Textauszug ::
-.-.-
Würde der Datenskandal der Zürcher Justizdirektion als Krimi verfilmt, würden wohl zahlreiche Zuschauer den Fernseher abstellen. Zu unrealistisch und unglaubwürdig scheint der Plot: Die Justizdirektion, also jene Behörde, die es mit sensiblen Unterlagen wie Strafverfahrensakten oder psychiatrischen Gutachten zu tun hat, vertraut die Entsorgung und Vernichtung ihrer digitalen Dokumente einem Einzelunternehmer an. Er geht bei der Justizdirektion ein und aus.
Für seine Tätigkeit wird er nicht bezahlt. Als Lohn darf er die zu entsorgenden Geräte und Datenträger behalten, neu aufsetzen und verkaufen. Das tut er von Dietikon ZH aus, wo er einen Teil der Geräte im Garten lagert. Beim Einzelunternehmer handelt es sich um den Bruder eines im Sex- und Drogenmilieu verwurzelten Wirts. Dieser «findet» die heiklen Daten – darunter Adresslisten von Polizisten und Staatsanwälten – «zufällig» in seiner Bar im Langstrassenquartier und nutzt sie für seine Zwecke. Später, Ende 2022, bringt er Datenträger und Akten ins Kantonsparlament, sekundiert von Rechtsanwalt Valentin Landmann, damals SVP-Kantonsrat.
Es fehlt in den Kantonen an verbindlichen Vorgaben
Der Zürcher Datenskandal wirft die Frage auf, wie Behörden bei der Entsorgung von teils hochsensiblen Daten vorgehen. Und ob sich ein solcher Datenskandal wiederholen könnte – in Zürich oder anderswo.
Wie Kantonsbehörden mit Daten umzugehen haben, ist in Grundzügen in den kantonalen Datenschutzgesetzen geregelt, in Zürich zum Beispiel im Gesetz über die Information und den Datenschutz (IDG). Konkrete Bestimmungen über die Entsorgung und Vernichtung von Daten finden sich in solchen Erlassen allerdings nicht – ebenso wenig auf Verordnungsstufe. Abzuleiten sind sie jeweils aus eher allgemeinen Regeln zur Informations- oder Informatiksicherheit, konkretisiert werden sie in Richtlinien.
-.-.-
Datensätze ::

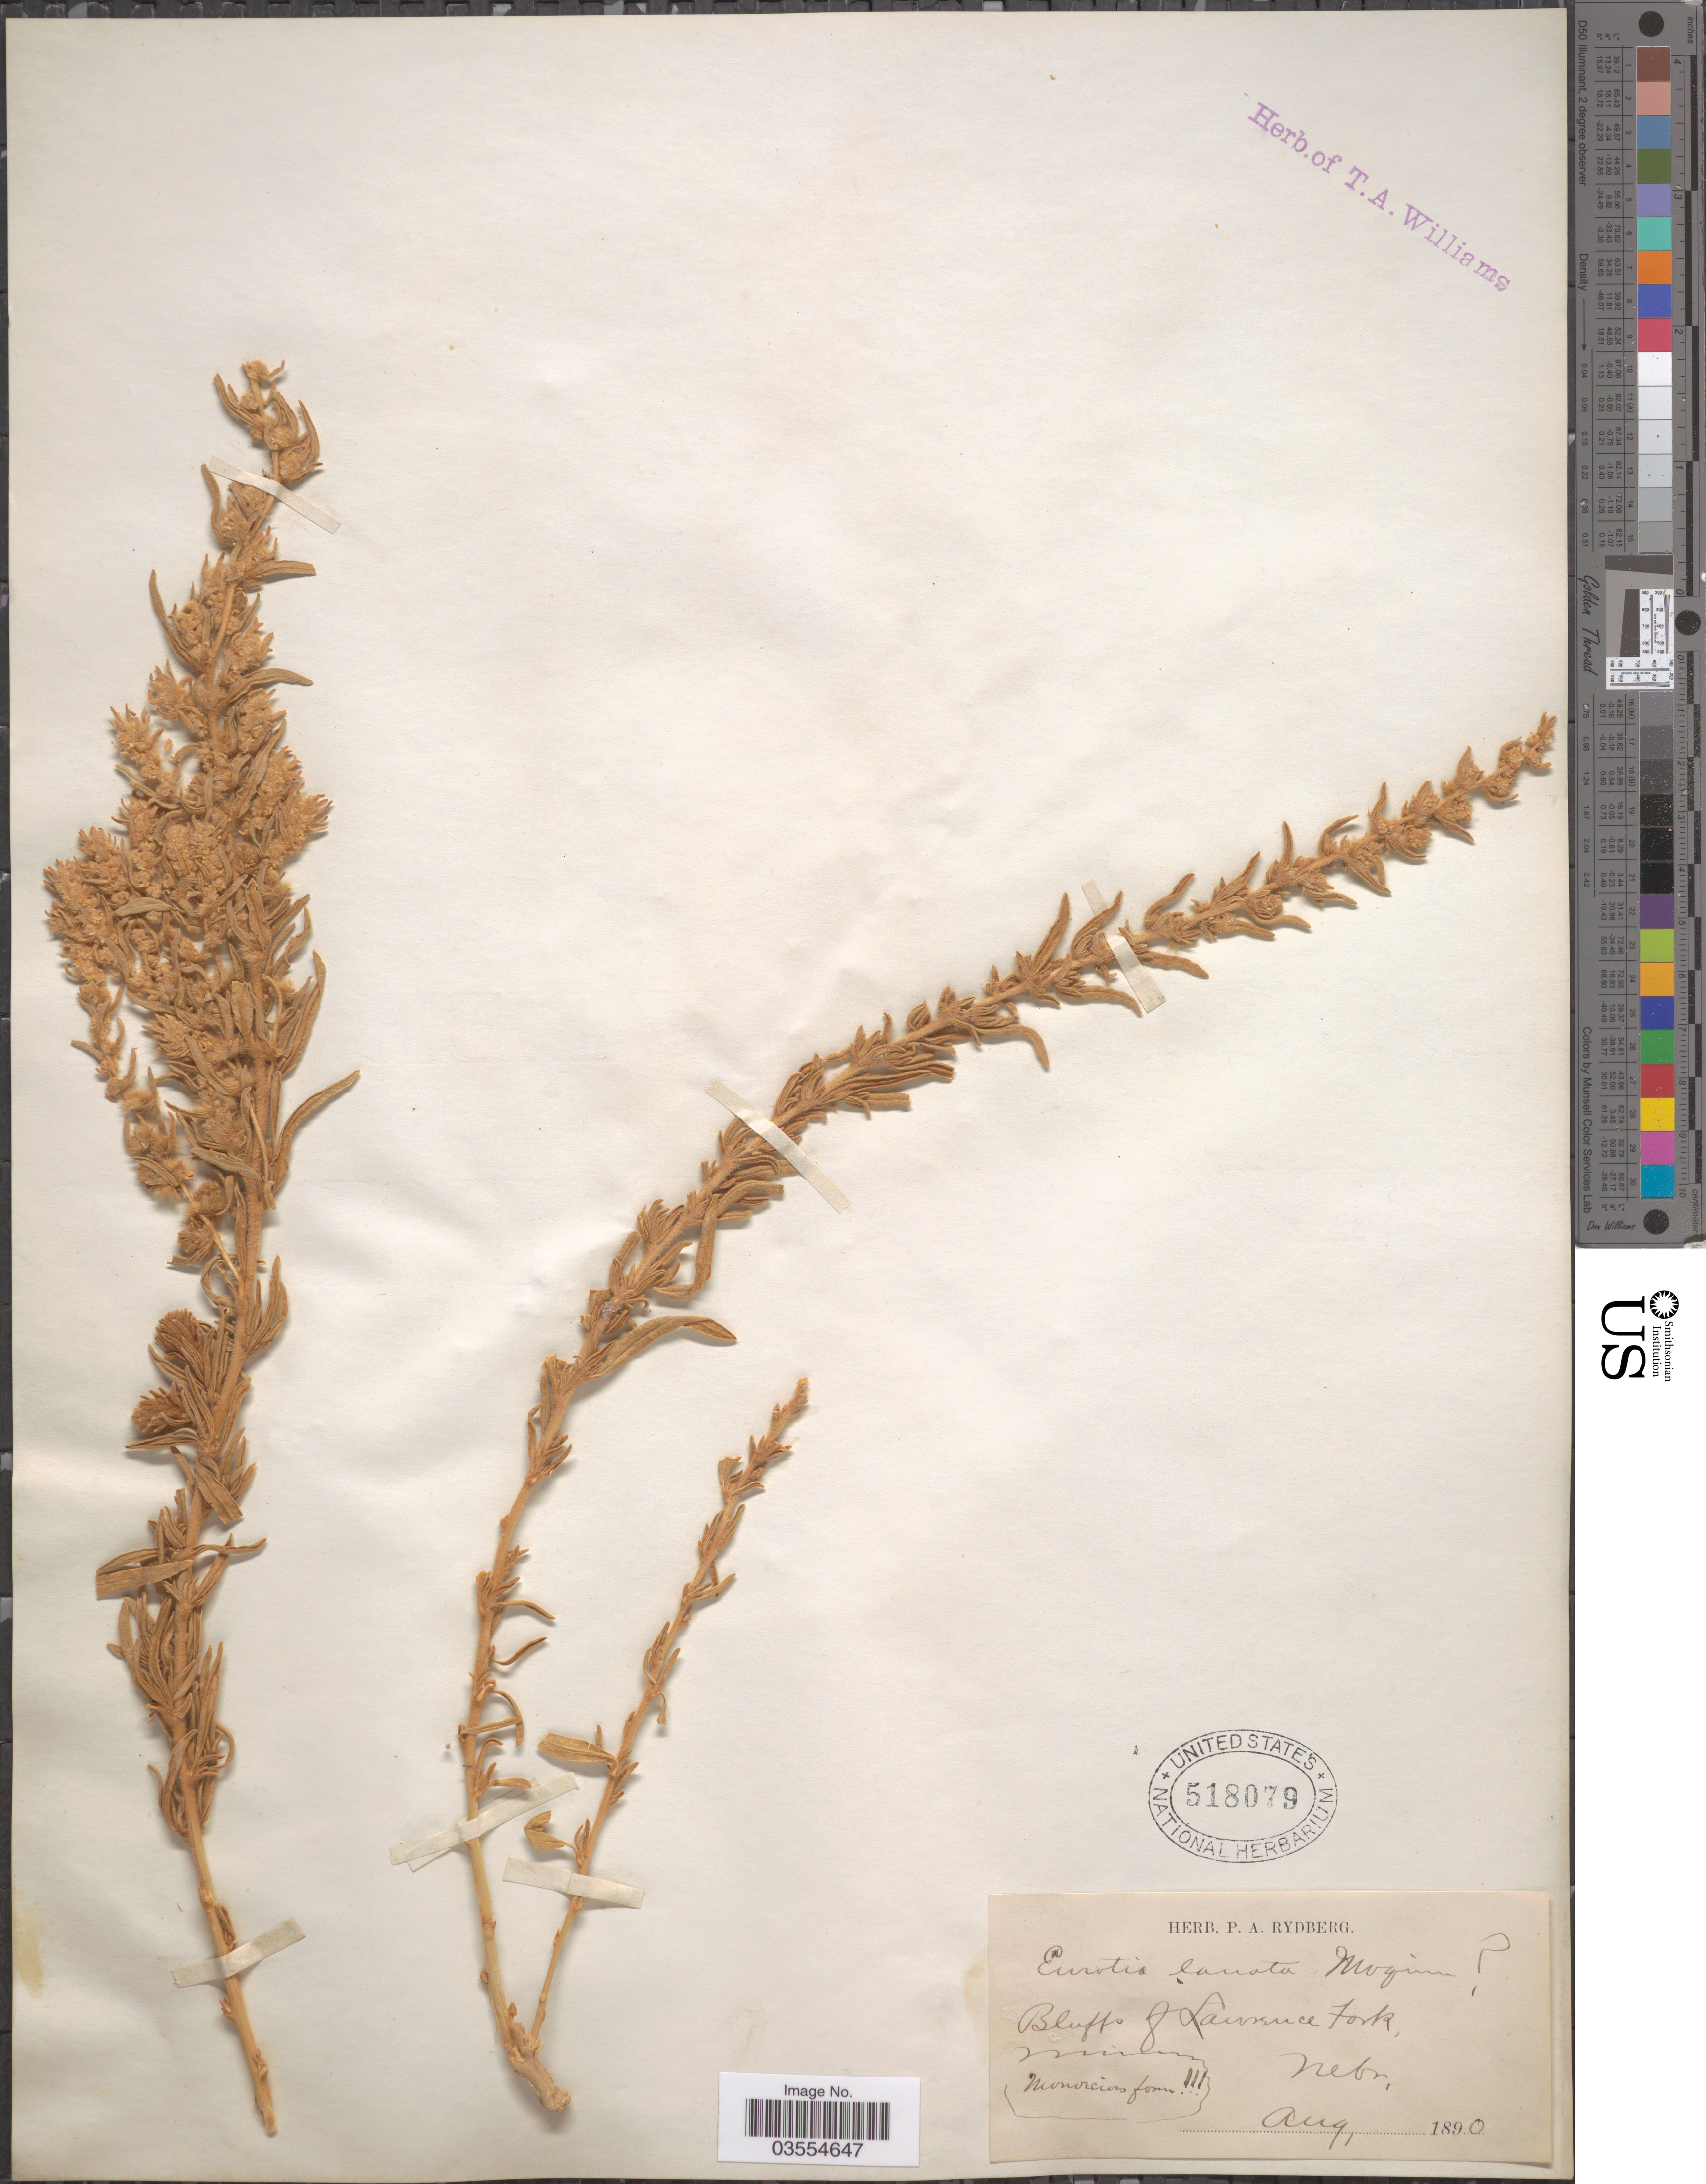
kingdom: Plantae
-.-.-
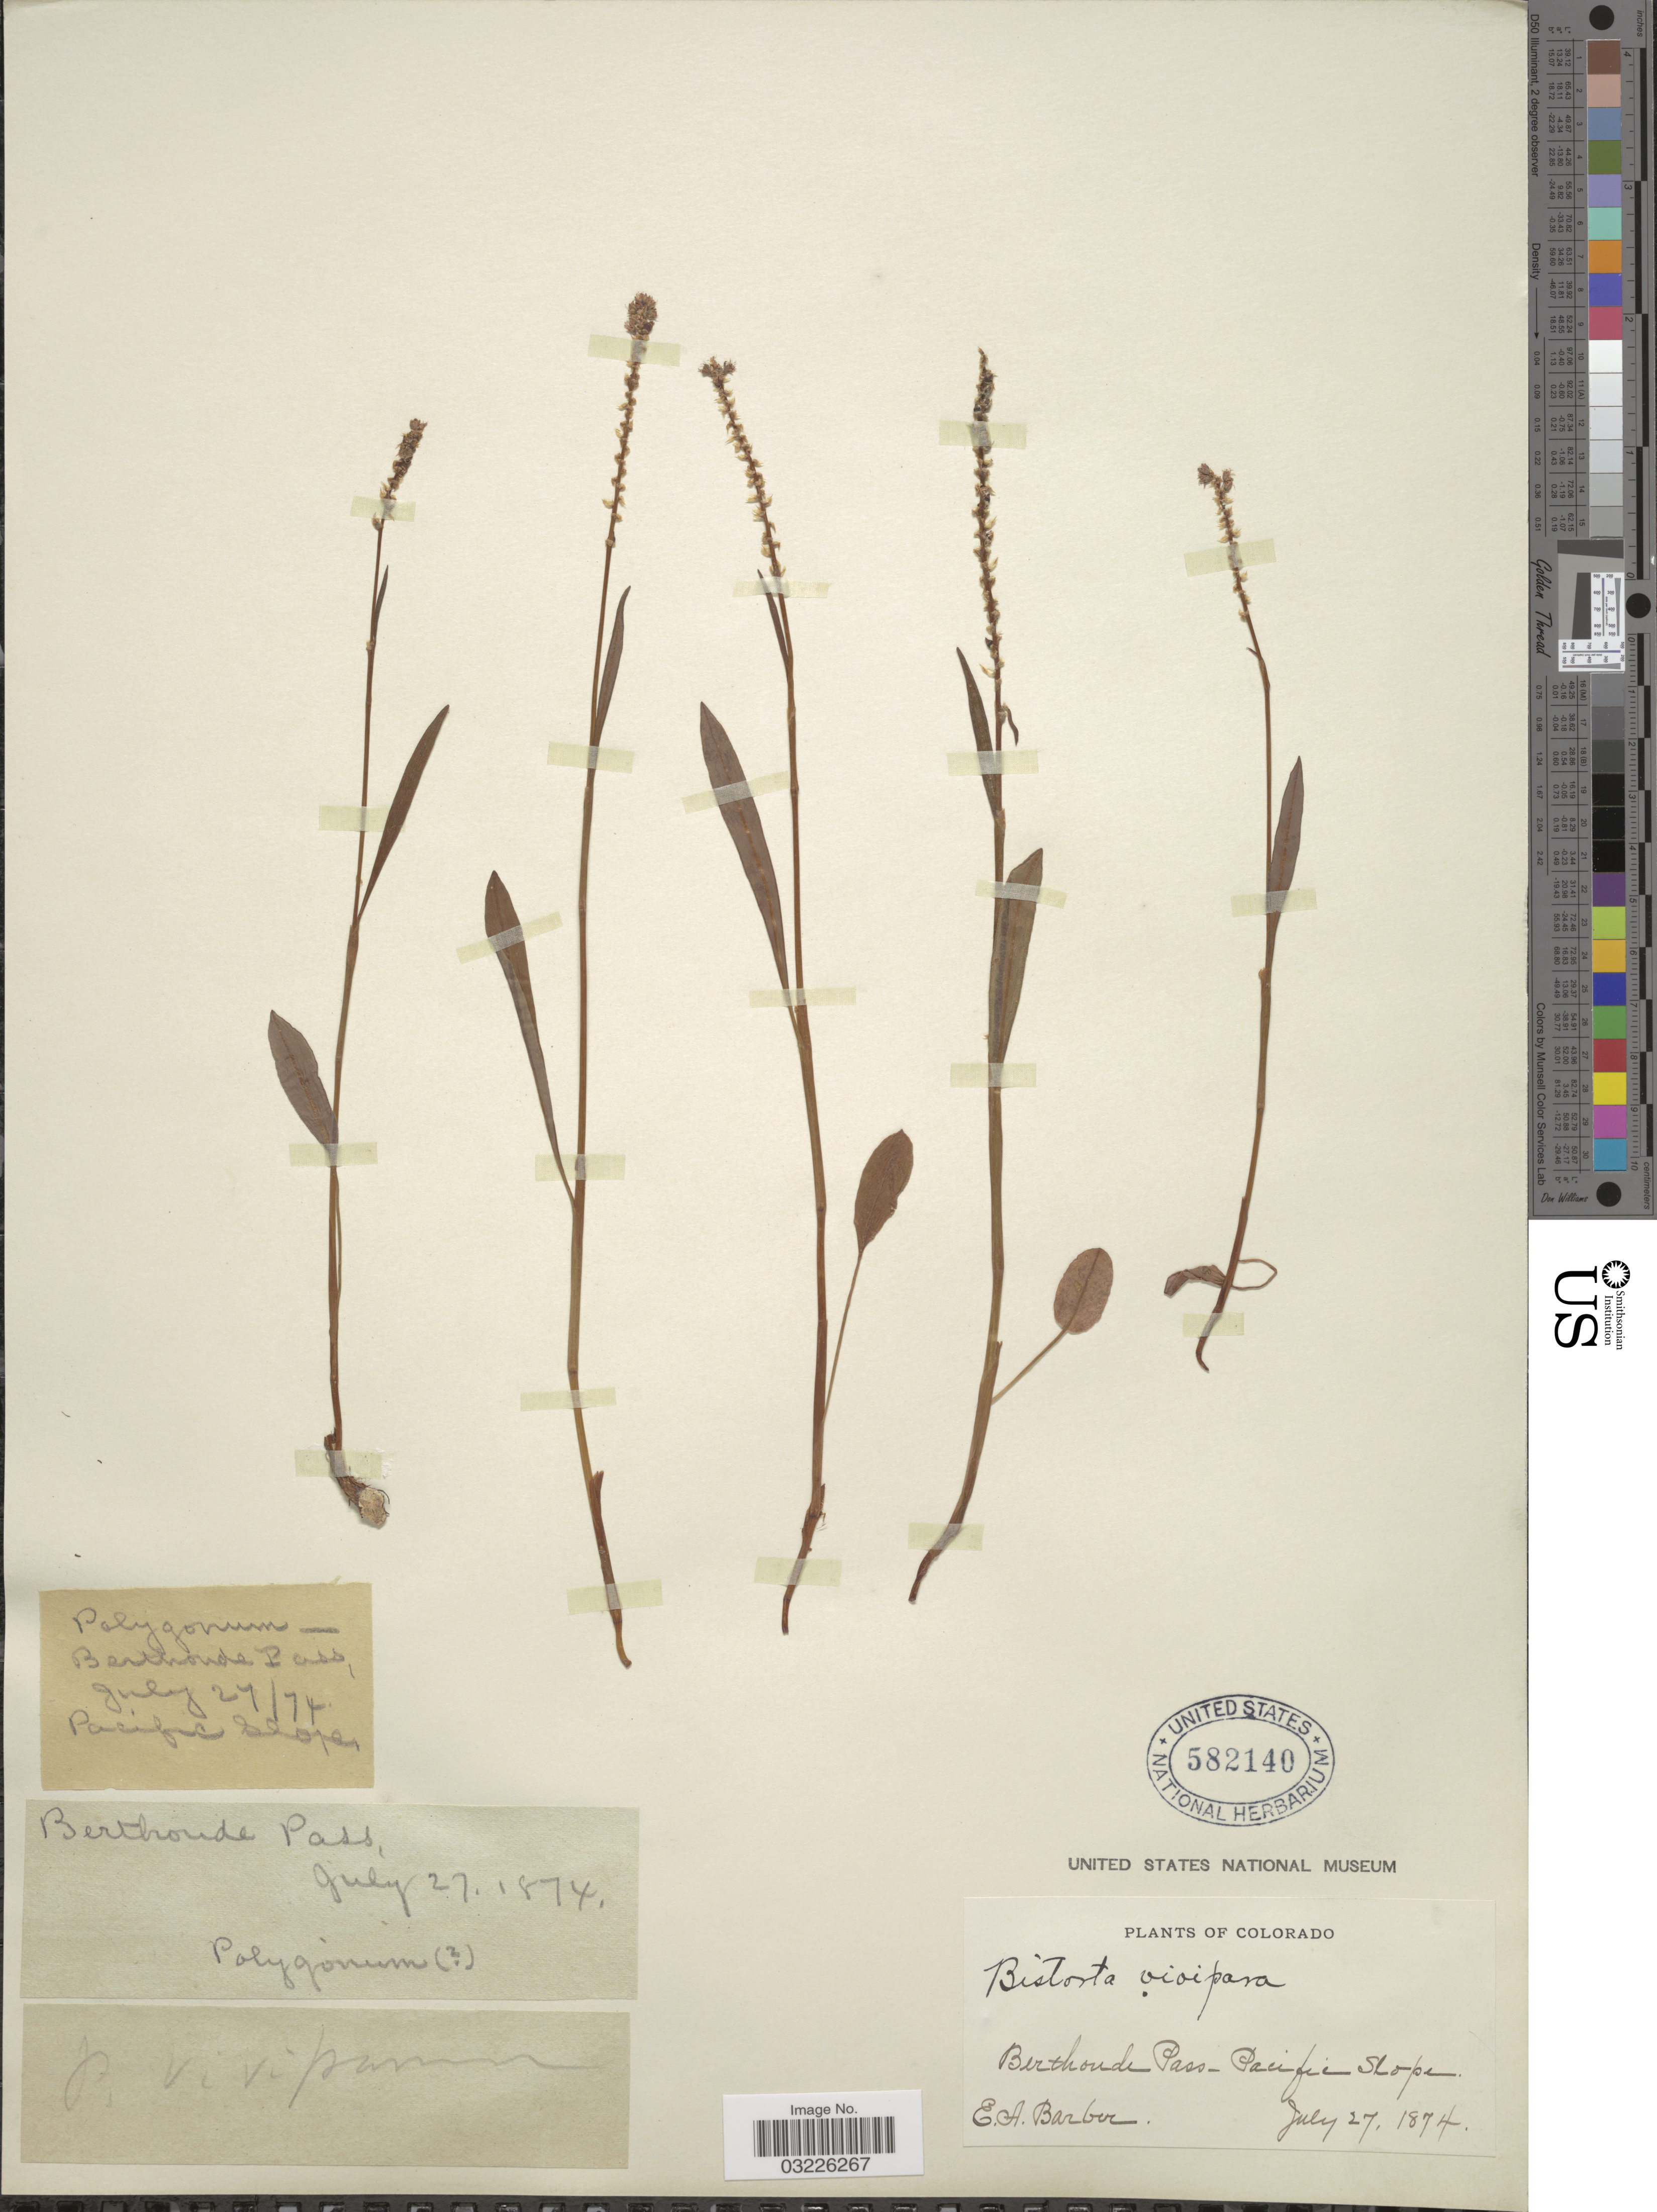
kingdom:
-.-.-
Aufgaben ::
a. Kopiere aus dem Text zum Zürcher Datenskandal die Stelle, die bei „Für seine Tätigkeit“ beginnt und bei „Zürich oder anderswo.“ endet.
b. Zähle alle Dinge auf, die der Einzelunternehmer laut dem Text zum Zürcher Datenskandal als Lohn mit den zu entsorgenden Geräten und Datenträgern tun darf.

Lösungen ::
a.
Für seine Tätigkeit wird er nicht bezahlt. Als Lohn darf er die zu entsorgenden Geräte und Datenträger behalten, neu aufsetzen und verkaufen. Das tut er von Dietikon ZH aus, wo er einen Teil der Geräte im Garten lagert. Beim Einzelunternehmer handelt es sich um den Bruder eines im Sex- und Drogenmilieu verwurzelten Wirts. Dieser «findet» die heiklen Daten – darunter Adresslisten von Polizisten und Staatsanwälten – «zufällig» in seiner Bar im Langstrassenquartier und nutzt sie für seine Zwecke. Später, Ende 2022, bringt er Datenträger und Akten ins Kantonsparlament, sekundiert von Rechtsanwalt Valentin Landmann, damals SVP-Kantonsrat.
Es fehlt in den Kantonen an verbindlichen Vorgaben
Der Zürcher Datenskandal wirft die Frage auf, wie Behörden bei der Entsorgung von teils hochsensiblen Daten vorgehen. Und ob sich ein solcher Datenskandal wiederholen könnte – in Zürich oder anderswo.

b. behalten, neu aufsetzen, verkaufen